The author, Josie George, takes us on two parallel and interweaving journeys: her childhood, and a year in her life. We find out about the long history of her chronic illness. The hospital visits, the blood tests, the trauma of being different at school, and how her vulnerability led to her slipping into a toxic relationship. It hurts to read it. Yet this is juxtaposed with George’s life now. If you were hoping for quick fixes and the miraculous recovery often immortalised in text, then you would be disappointed.
George’s life is still full of pain and challenges, she is not ‘cured’ and she must endure judgement and misunderstanding. Yet through it, and perhaps because of it, she has gained a quiet but powerful transcendental strength. Her maternal love for her son shines through, as does his personality through her words. A new relationship surprises and delights her. It’s uplifting to read of the mental gymnastics the human brain can perform to find contentment and happiness, even while experiencing the fatigue and pain of an unpredictable, shifting illness with no end or resolution.
Even a simple pebble from a beach, sent by a friend, can bring unexpected joy and connection for George, and hence for the reader too: “The pebble is a gift to sing over, as a medicine woman would. Sometimes my fingers find it icy; other times it is inexplicably pulsing with warmth. I wonder if it is still joined to the tide that tumbled it somehow, reflecting that faraway edge.”
George’s world is by necessity physically small, limited to small excursions in the close proximity of her home, in an industrial-feeling urban area of the West Midlands. It was written before lockdown, yet her ‘stay local’ lifestyle will resonate with many more of us than ever before.

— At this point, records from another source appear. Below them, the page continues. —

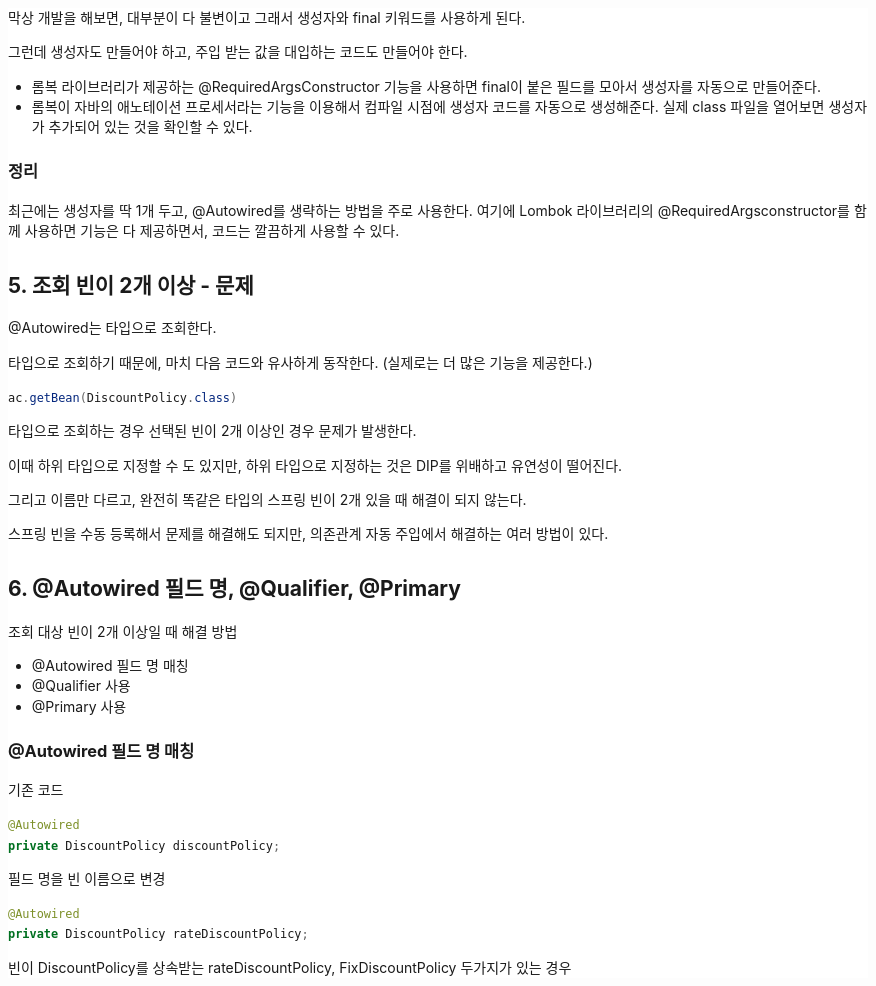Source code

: 막상 개발을 해보면, 대부분이 다 불변이고 그래서 생성자와 final 키워드를 사용하게 된다.

그런데 생성자도 만들어야 하고, 주입 받는 값을 대입하는 코드도 만들어야 한다.

- 롬복 라이브러리가 제공하는 @RequiredArgsConstructor 기능을 사용하면 final이 붙은 필드를 모아서 생성자를 자동으로 만들어준다.
- 롬복이 자바의 애노테이션 프로세서라는 기능을 이용해서 컴파일 시점에 생성자 코드를 자동으로 생성해준다. 실제 class 파일을 열어보면 생성자가 추가되어 있는 것을 확인할 수 있다.

### 정리

최근에는 생성자를 딱 1개 두고, @Autowired를 생략하는 방법을 주로 사용한다. 여기에 Lombok 라이브러리의 @RequiredArgsconstructor를 함께 사용하면 기능은 다 제공하면서, 코드는 깔끔하게 사용할 수 있다.



## 5. 조회 빈이 2개 이상 - 문제

@Autowired는 타입으로 조회한다.

타입으로 조회하기 때문에, 마치 다음 코드와 유사하게 동작한다. (실제로는 더 많은 기능을 제공한다.)

```java
ac.getBean(DiscountPolicy.class)
```

타입으로 조회하는 경우 선택된 빈이 2개 이상인 경우 문제가 발생한다.

이때 하위 타입으로 지정할 수 도 있지만, 하위 타입으로 지정하는 것은 DIP를 위배하고 유연성이 떨어진다.

그리고 이름만 다르고, 완전히 똑같은 타입의 스프링 빈이 2개 있을 때 해결이 되지 않는다.

스프링 빈을 수동 등록해서 문제를 해결해도 되지만, 의존관계 자동 주입에서 해결하는 여러 방법이 있다.



## 6. @Autowired 필드 명, @Qualifier, @Primary

조회 대상 빈이 2개 이상일 때 해결 방법

- @Autowired 필드 명 매칭
- @Qualifier 사용
- @Primary 사용

### @Autowired 필드 명 매칭

기존 코드

```java
@Autowired
private DiscountPolicy discountPolicy;
```

필드 명을 빈 이름으로 변경

```java
@Autowired
private DiscountPolicy rateDiscountPolicy;
```

빈이 DiscountPolicy를 상속받는 rateDiscountPolicy, FixDiscountPolicy 두가지가 있는 경우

We’ve now had a taste of limits and physical boundaries ourselves.
Yet George’s life remains emotionally and mentally limitless, inviting in friendship and love, but only from those who can truly understand and accept her. A key thread of her hope and resilience is Nature. It punctuates the year and provides close-up wonder. “The best day of the year is the day I hear the first blackbird of the year sing its low, sweet song. It takes me and carries me and, for a moment, I know bliss. The unexpected, sudden sunshine must have filled his small, dark body up to the beak until he couldn’t help but pour it out of him.” Her pledge to know this one place so well is beautiful and something that we should all strive for.
This book is also gently provocative. It challenges our deeply held notions of worth. I do, therefore I have value, or, even worse, I earn money, therefore I matter. When life is smaller and less thrusting, less busy and less consuming, it does not cease to have worth. I think many of us can fall into the trap of life as a performance. Josie George reminds us just to be.